── DATA FOR THIS EXERCISE ──
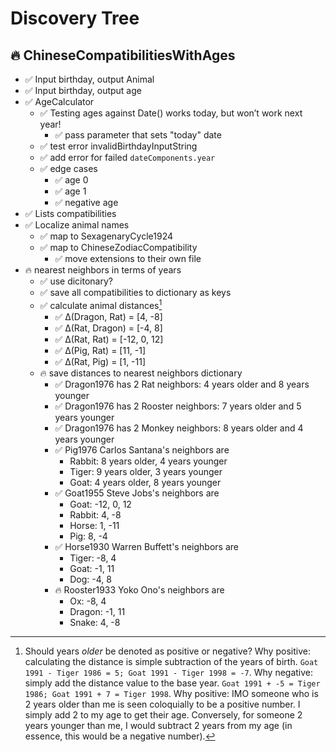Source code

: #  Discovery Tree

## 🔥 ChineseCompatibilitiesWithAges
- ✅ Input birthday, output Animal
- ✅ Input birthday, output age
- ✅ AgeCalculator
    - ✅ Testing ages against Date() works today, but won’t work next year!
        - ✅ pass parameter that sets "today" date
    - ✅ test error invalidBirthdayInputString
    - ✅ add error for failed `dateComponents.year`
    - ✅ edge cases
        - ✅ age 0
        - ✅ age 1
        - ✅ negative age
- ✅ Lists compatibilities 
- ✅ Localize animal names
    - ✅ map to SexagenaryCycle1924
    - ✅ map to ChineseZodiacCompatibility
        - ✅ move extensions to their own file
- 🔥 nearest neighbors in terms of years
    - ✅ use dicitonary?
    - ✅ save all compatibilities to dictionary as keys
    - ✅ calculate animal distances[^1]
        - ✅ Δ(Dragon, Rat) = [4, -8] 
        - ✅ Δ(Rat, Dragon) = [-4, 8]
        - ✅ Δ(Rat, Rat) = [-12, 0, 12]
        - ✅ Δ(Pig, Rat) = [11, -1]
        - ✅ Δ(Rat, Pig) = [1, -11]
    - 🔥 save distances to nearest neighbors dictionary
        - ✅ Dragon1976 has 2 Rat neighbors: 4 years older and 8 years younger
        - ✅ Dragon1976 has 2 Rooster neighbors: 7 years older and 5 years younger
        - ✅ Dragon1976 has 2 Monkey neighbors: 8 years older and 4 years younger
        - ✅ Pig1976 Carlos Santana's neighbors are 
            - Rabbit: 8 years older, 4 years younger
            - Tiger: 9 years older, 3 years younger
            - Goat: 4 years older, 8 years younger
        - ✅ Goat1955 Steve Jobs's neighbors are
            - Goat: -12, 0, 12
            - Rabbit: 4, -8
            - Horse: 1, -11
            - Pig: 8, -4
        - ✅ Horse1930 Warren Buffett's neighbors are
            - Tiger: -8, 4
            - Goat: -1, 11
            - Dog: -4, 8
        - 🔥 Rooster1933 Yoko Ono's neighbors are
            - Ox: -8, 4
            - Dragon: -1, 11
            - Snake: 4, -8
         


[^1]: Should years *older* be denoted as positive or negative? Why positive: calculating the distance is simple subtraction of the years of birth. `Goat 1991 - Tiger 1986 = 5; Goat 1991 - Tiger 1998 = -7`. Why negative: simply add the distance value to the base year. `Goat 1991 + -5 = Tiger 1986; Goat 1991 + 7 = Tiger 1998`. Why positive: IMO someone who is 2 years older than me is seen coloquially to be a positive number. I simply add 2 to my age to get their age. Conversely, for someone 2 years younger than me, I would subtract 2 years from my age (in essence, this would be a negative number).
───
WHAT YOU NEED TO DO - Images are to be skipped, and each line above is to be returned exactly.

WRITTEN SOLUTION -
Source code

: #  Discovery Tree

## 🔥 ChineseCompatibilitiesWithAges
- ✅ Input birthday, output Animal
- ✅ Input birthday, output age
- ✅ AgeCalculator
    - ✅ Testing ages against Date() works today, but won’t work next year!
        - ✅ pass parameter that sets "today" date
    - ✅ test error invalidBirthdayInputString
    - ✅ add error for failed `dateComponents.year`
    - ✅ edge cases
        - ✅ age 0
        - ✅ age 1
        - ✅ negative age
- ✅ Lists compatibilities 
- ✅ Localize animal names
    - ✅ map to SexagenaryCycle1924
    - ✅ map to ChineseZodiacCompatibility
        - ✅ move extensions to their own file
- 🔥 nearest neighbors in terms of years
    - ✅ use dicitonary?
    - ✅ save all compatibilities to dictionary as keys
    - ✅ calculate animal distances[^1]
        - ✅ Δ(Dragon, Rat) = [4, -8] 
        - ✅ Δ(Rat, Dragon) = [-4, 8]
        - ✅ Δ(Rat, Rat) = [-12, 0, 12]
        - ✅ Δ(Pig, Rat) = [11, -1]
        - ✅ Δ(Rat, Pig) = [1, -11]
    - 🔥 save distances to nearest neighbors dictionary
        - ✅ Dragon1976 has 2 Rat neighbors: 4 years older and 8 years younger
        - ✅ Dragon1976 has 2 Rooster neighbors: 7 years older and 5 years younger
        - ✅ Dragon1976 has 2 Monkey neighbors: 8 years older and 4 years younger
        - ✅ Pig1976 Carlos Santana's neighbors are 
            - Rabbit: 8 years older, 4 years younger
            - Tiger: 9 years older, 3 years younger
            - Goat: 4 years older, 8 years younger
        - ✅ Goat1955 Steve Jobs's neighbors are
            - Goat: -12, 0, 12
            - Rabbit: 4, -8
            - Horse: 1, -11
            - Pig: 8, -4
        - ✅ Horse1930 Warren Buffett's neighbors are
            - Tiger: -8, 4
            - Goat: -1, 11
            - Dog: -4, 8
        - 🔥 Rooster1933 Yoko Ono's neighbors are
            - Ox: -8, 4
            - Dragon: -1, 11
            - Snake: 4, -8
         


[^1]: Should years *older* be denoted as positive or negative? Why positive: calculating the distance is simple subtraction of the years of birth. `Goat 1991 - Tiger 1986 = 5; Goat 1991 - Tiger 1998 = -7`. Why negative: simply add the distance value to the base year. `Goat 1991 + -5 = Tiger 1986; Goat 1991 + 7 = Tiger 1998`. Why positive: IMO someone who is 2 years older than me is seen coloquially to be a positive number. I simply add 2 to my age to get their age. Conversely, for someone 2 years younger than me, I would subtract 2 years from my age (in essence, this would be a negative number).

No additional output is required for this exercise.